Why you shouldn’t rely on employee medical insurance

Your employee medical insurance can help you cover some of the costs of healthcare, but you shouldn’t solely rely on it. Here are three reasons why:

1. Limited coverage

Employee medical insurance policies generally have low annual limits. Your annual limit refers to the maximum you can claim under your insurance each year. If your medical expenses are higher than your coverage limit, you may have to cover the rest of the costs out of your own pocket.

The annual coverage limits for group medical insurance can range from RM10,000 to RM200,000. Many providers only offer plans that go up to RM70,000. This may not be enough to cover treatment costs for serious illnesses. For example, a coronary bypass could cost a total of RM60,000 (including hospital charges, room charges, consultation fees, etc.).

By contrast, personal medical insurance plans typically have much higher annual limits which can go over RM1 million. Some plans don’t even have annual or lifetime limits.

2. Coverage terms may change

Your employee medical insurance policy belongs to your employer, which means that you are at the mercy of any changes they make to the policy. For instance, your employer may downgrade the policy to save on costs, which means reduced benefits for you. They could also remove it completely – under the Employment Act 1955, employers are not obliged to provide medical insurance for their staff.

On the other hand, if you have your own medical insurance policy, you have the freedom to customise or upgrade it to fit your needs. Even if you have to downgrade to a cheaper plan to free up room in your budget, at least you won’t be caught unawares.

3. You lose coverage if you leave the company

Your employee medical coverage is tied to your employment. You’ll lose your coverage if you leave the company, which makes it hard when you’re on a hunt for a new job. If you take a few months to find your next job (or if you decide to take a break to attend to family matters or pursue education), you’d be financially vulnerable if you have a medical emergency. There’s also no guarantee that your next employer will provide medical insurance coverage.

Sometimes, leaving your company isn’t a choice that’s under your control. You could be forced to leave your job if you’ve been performing poorly, if there’s an economic recession and you’ve been retrenched, if your company isn’t profitable, if you’ve been asked to retire…or if you have gotten an illness that affects your ability to work.

Even if you start work immediately at a new company that gives you great medical insurance, you may still need to pass your probation period before being eligible for coverage. Your employee medical insurance policies may also have a waiting period of 30 days before your coverage for illnesses commences. For specific illnesses such as tumours and cancers, this waiting period can be as long as 120 days. This could mean a huge gap during which you’d be vulnerable.

When should you use your employee medical insurance?

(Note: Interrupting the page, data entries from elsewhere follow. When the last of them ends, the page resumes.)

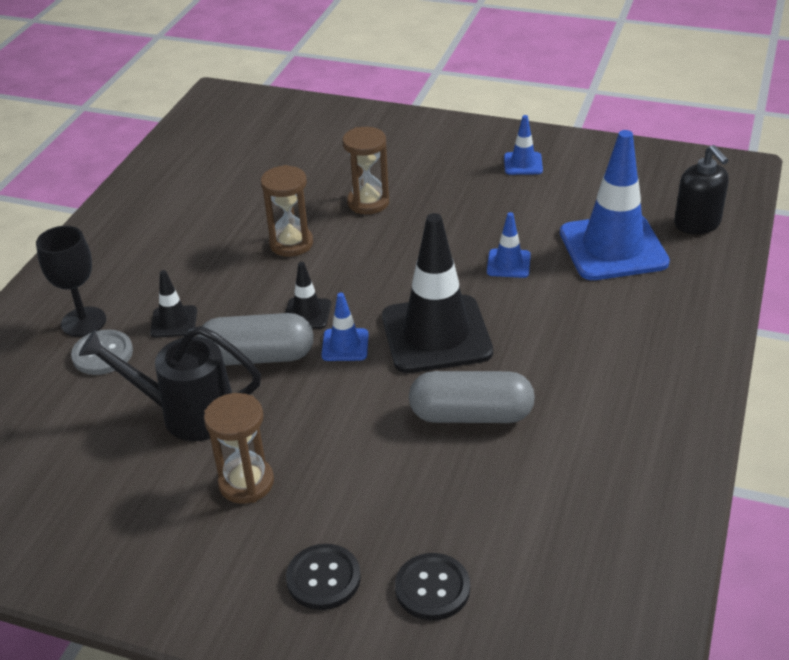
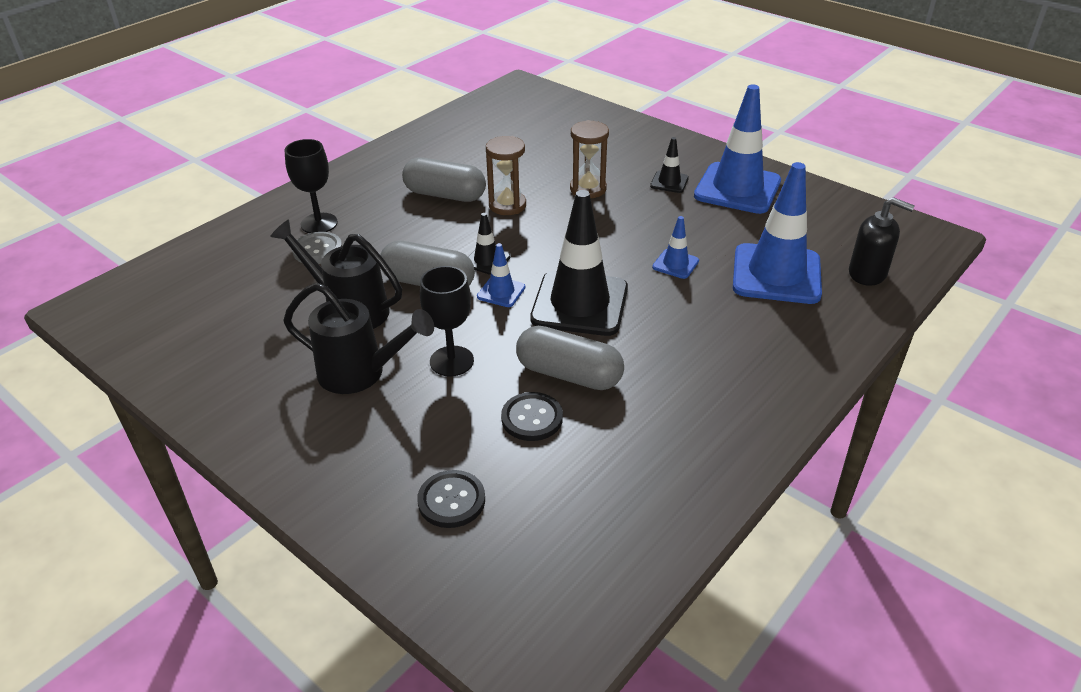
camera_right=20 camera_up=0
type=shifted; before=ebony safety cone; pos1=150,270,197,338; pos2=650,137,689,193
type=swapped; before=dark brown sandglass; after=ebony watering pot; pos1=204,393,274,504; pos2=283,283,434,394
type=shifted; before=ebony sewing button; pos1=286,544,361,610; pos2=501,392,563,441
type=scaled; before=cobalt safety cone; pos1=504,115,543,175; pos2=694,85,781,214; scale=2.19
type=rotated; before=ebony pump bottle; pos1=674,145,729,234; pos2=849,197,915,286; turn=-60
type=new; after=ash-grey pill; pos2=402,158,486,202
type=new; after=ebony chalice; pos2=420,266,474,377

Even though you shouldn’t rely on your employee medical insurance for all your health needs, it can still come in handy. For instance, if you have incurred a minor medical expense, you could claim it under your employee medical insurance, so that you don’t use up the limit on your personal policy. For bigger expenses, you could use your employee insurance to claim part of the cost, then cover the rest with your personal policy.

It’s best to get your own personal policy

In short, even if you are covered by your employee medical insurance, it’s best to get your own if you can afford it. If you’re worried about how taking out a new policy could affect your budget, there are many medical insurance plans out there to suit different needs and affordability. Although you’ll incur extra monthly costs, you’ll enjoy peace of mind and a financial safety net.